2. Find time to rest.

Matthew 11 tells us Jesus’s burden is easy, and his yoke is light. Which, plainly, means stop trying so hard. (I’m talking to you, eager 23-year-old. You can’t carry everything on your own. You barely even understand how insurance works.) By relying on God, you can rest in the fact that he’s got a hold on everything. What could this look like in your time with God? I like the way John Mark Comer puts it in his book The Ruthless Elimination of Hurry:

“Here’s to tomorrow morning, six o’clock. Time to breathe. A psalm and story from the Gospels. Hearing the father’s voice. Pouring out my own. Or just sitting, resting. Maybe I’ll hear a word from God that will alter my destiny; maybe I’ll just process my anger over something that’s bothering me. Maybe I’ll feel my mind settle like untouched water; maybe my mind will ricochet from thought to thought, and never come to rest. If so, that’s fine. I’ll be back, same time tomorrow. Starting my day in the quiet place.”
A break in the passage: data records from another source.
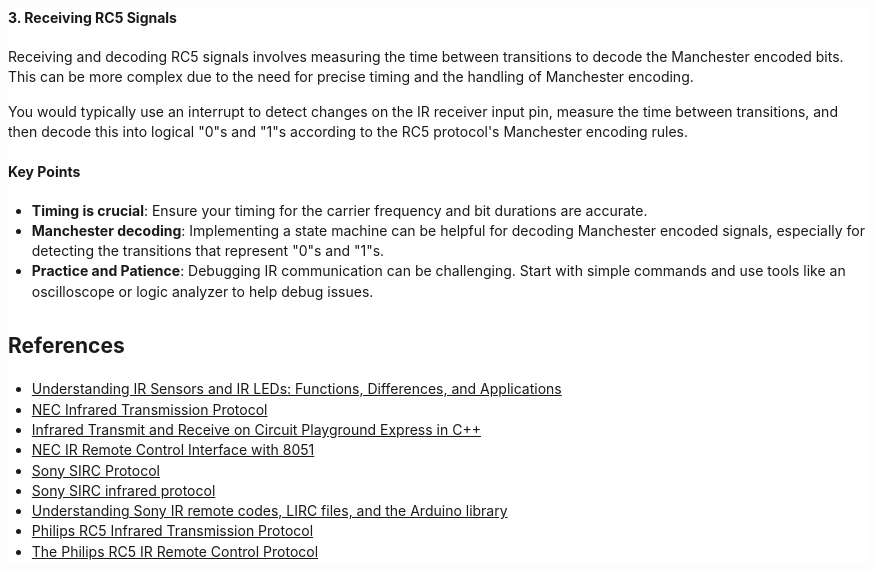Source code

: #### 3. Receiving RC5 Signals

Receiving and decoding RC5 signals involves measuring the time between transitions to decode the Manchester encoded bits. This can be more complex due to the need for precise timing and the handling of Manchester encoding.

You would typically use an interrupt to detect changes on the IR receiver input pin, measure the time between transitions, and then decode this into logical "0"s and "1"s according to the RC5 protocol's Manchester encoding rules.

#### Key Points

* **Timing is crucial**: Ensure your timing for the carrier frequency and bit durations are accurate.
* **Manchester decoding**: Implementing a state machine can be helpful for decoding Manchester encoded signals, especially for detecting the transitions that represent "0"s and "1"s.
* **Practice and Patience**: Debugging IR communication can be challenging. Start with simple commands and use tools like an oscilloscope or logic analyzer to help debug issues.





## References

* [Understanding IR Sensors and IR LEDs: Functions, Differences, and Applications](https://www.electronicsforu.com/technology-trends/learn-electronics/ir-led-infrared-sensor-basics)
* [NEC Infrared Transmission Protocol](https://techdocs.altium.com/display/FPGA/NEC+Infrared+Transmission+Protocol)
* [Infrared Transmit and Receive on Circuit Playground Express in C++](https://www.digikey.com/en/maker/projects/infrared-transmit-and-receive-on-circuit-playground-express-in-c/0cdcbf1a087949adbb912f81fa1bcccc)
* [NEC IR Remote Control Interface with 8051](https://exploreembedded.com/wiki/NEC_IR_Remote_Control_Interface_with_8051)
* [Sony SIRC Protocol](https://www.sbprojects.net/knowledge/ir/sirc.php)
* [Sony SIRC infrared protocol](https://physika.info/site/downloads/sirc.pdf)
* [Understanding Sony IR remote codes, LIRC files, and the Arduino library](http://www.righto.com/2010/03/understanding-sony-ir-remote-codes-lirc.html)
* [Philips RC5 Infrared Transmission Protocol](https://techdocs.altium.com/display/FPGA/Philips+RC5+Infrared+Transmission+Protocol)
* [The Philips RC5 IR Remote Control Protocol](http://www.pcbheaven.com/userpages/The_Philips_RC5_Protocol/)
Resting in God allows space to enjoy God because it takes the pressure and focus off you. No hate to the inductive Bible study method or Bible-in-a-year plans, but what would your relationship with God be like if your quiet time looked less like a to-do list and more like a catch-up session with a friend?

3. Play hard.

This year, I had the opportunity to study the Sabbath practice with my small group. As I read through Dan Allender’s Sabbath, one word popped out to me again and again: delight.
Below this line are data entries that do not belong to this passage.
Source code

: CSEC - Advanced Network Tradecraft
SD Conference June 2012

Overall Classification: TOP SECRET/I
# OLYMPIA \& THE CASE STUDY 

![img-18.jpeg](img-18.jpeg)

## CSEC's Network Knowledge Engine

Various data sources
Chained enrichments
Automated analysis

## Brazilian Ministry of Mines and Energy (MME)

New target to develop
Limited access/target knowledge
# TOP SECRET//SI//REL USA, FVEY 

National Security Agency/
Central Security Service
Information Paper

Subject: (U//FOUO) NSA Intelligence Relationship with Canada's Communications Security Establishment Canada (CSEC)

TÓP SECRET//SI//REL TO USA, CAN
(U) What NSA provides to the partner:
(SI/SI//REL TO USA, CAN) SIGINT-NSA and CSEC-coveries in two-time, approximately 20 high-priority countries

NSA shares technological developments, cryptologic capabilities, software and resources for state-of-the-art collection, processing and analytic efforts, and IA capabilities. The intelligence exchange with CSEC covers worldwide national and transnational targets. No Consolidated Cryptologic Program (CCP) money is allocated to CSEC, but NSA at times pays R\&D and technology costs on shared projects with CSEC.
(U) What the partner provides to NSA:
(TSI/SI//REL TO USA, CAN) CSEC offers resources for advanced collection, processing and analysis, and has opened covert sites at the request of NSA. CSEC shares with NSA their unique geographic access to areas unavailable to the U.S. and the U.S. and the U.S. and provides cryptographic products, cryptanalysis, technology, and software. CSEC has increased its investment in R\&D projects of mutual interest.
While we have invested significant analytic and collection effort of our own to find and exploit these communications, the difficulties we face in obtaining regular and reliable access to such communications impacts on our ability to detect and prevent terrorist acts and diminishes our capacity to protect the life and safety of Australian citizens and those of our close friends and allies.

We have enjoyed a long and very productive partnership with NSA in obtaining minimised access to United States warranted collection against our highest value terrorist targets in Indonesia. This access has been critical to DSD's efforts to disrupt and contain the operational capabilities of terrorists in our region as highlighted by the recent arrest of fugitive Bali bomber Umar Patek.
“The core of delight is our capacity to worship, to create and enter beauty as a reminder and anticipation of God’s goodness.”

One way to do this is through play. Play can look like a lot of things. To me, it looks like going on runs and discovering new neighborhoods, overlooks, and streets. And it also looks like tending to my flower garden. To you, it could look like painting, listening to music, or playing a board game. What matters most is intentionality.
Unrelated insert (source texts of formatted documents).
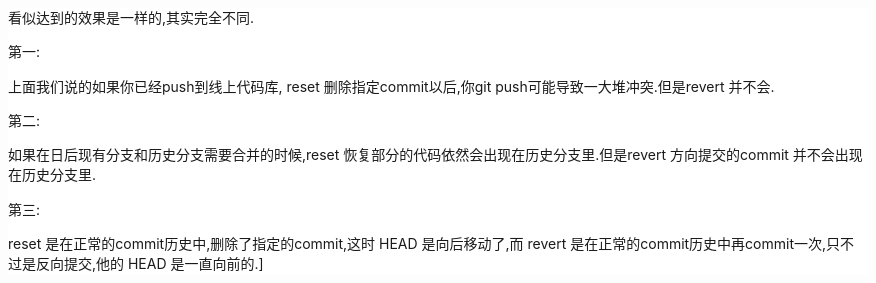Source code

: 看似达到的效果是一样的,其实完全不同.

第一:

上面我们说的如果你已经push到线上代码库, reset 删除指定commit以后,你git
push可能导致一大堆冲突.但是revert 并不会.

第二:

如果在日后现有分支和历史分支需要合并的时候,reset
恢复部分的代码依然会出现在历史分支里.但是revert 方向提交的commit
并不会出现在历史分支里.

第三:

reset 是在正常的commit历史中,删除了指定的commit,这时 HEAD 是向后移动了,而 revert
是在正常的commit历史中再commit一次,只不过是反向提交,他的 HEAD 是一直向前的.]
What goes through your head when you play? Here are a few prayers that lead me to delight in God while I play:

God, show me something new about your character.

Reveal your beauty and goodness to me.

Let [this run, this game, these flowers, etc.] help me to love you more.

Lord thank you for giving me a body and mind that can [play, run, listen, see, move, etc.].

4. Remember.

This one is my go-to practice when I feel like I’m stuck in a rut with God. Allow me to paint a picture:

Israel just crossed the Jordan River and is entering the promise land. They’ve been wandering in the wilderness for decades and waiting to arrive here. After they cross the Jordan, the Lord tells Joshua to have twelve men put down stones to serve as a sign among them. Then Joshua says:

“In the future, when your children ask you, ‘What do these stones mean?’ tell them that the flow of the Jordan was cut off before the ark of the covenant of the Lord. When it crossed the Jordan, the waters of the Jordan were cut off. These stones are to be a memorial to the people of Israel forever.”

Long story short, Israel documented God’s faithfulness, his movement, his good work in their lives.

You can (and should) do this too.

Every month (or quarter or year), take a step back to reflect on the passed time. Where has God been faithful to you? How has he answered your prayers? What lessons has he taught you? Who/what has he put in your life that you’re thankful for? Write these answers down on a piece of paper. Hang it up somewhere you see regularly. Allow this paper to act as your “memorial stone.”

John Piper reminds us in Desiring God that God wants us to delight in him, to desire him, to find him sweet and lovely. My prayer for you is that through community, rest, play, and remembrance, you would come to do just that.